Despite the onslaught against homeopathy recently, I am pleased to report that the government has recently ignored calls to ban this valuable natural therapy.
Responding to a Science Committee report and to the campaign, Andrew Lansley, the Health Secretary, said that it was up to local NHS officials to decide whether or not they wished to continue to offer homeopathy and other complementary medicine approaches in their area and not for Westminster to tell them the best way to treat their patients. He said that patient choice and the relationship between clinician and patient were important factors in getting people well.
By doing this, cynically-speaking, he has signalled probably that the Govt wants to duck the issue and not get involved in banning something so popular which would not make them look good, but also that patient choice is important.

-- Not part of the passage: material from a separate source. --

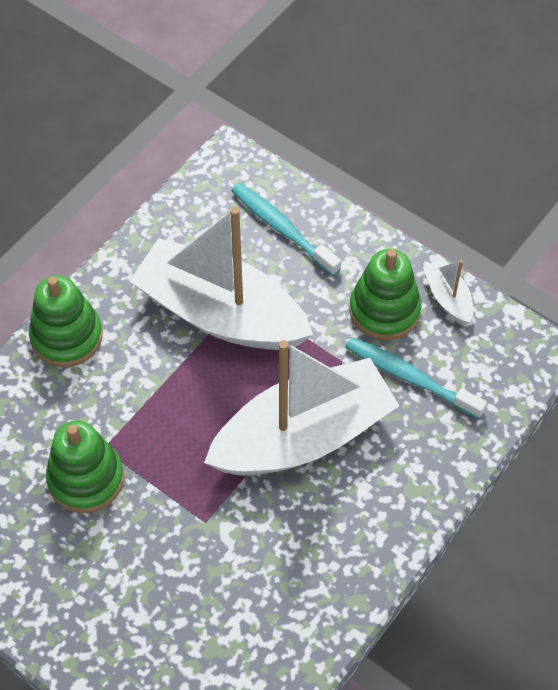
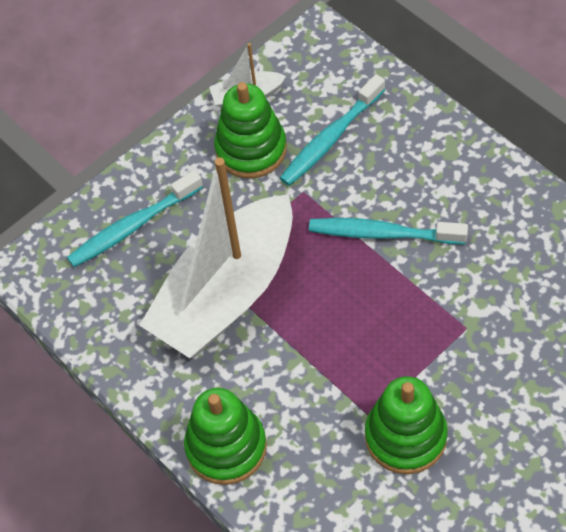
camera: 75 degrees left, 0 degrees up
(303, 436) = (382, 233): white boat -> turquoise toothbrush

Speaking to Natural Products News, Dr Sara Eames, president of the Faculty of Homeopathy was quoted: “As a doctor who practices homeopathy on the NHS, I know homeopathy is an important part of our health service helping tens of thousands of patients annually, a majority of whom have not been helped sufficiently with conventional treatments. I am pleased to see the government, contrary to the recommendations of the Science and Technology’s report, agrees that homeopathy has a place in the NHS and offers choice to both patients and local purchasers of healthcare.”
The main claim against homoepathy is that, apart from the reams and reams of anecdotal evidence and trials on animals where placebo cannot have an effect, some non-believers claim it is unproven. But, given the debacle raging about the anti-depressant trials that have come to light (see my last post) which were based on the supposed gold-standard RCT type tests, that’s a bit rich!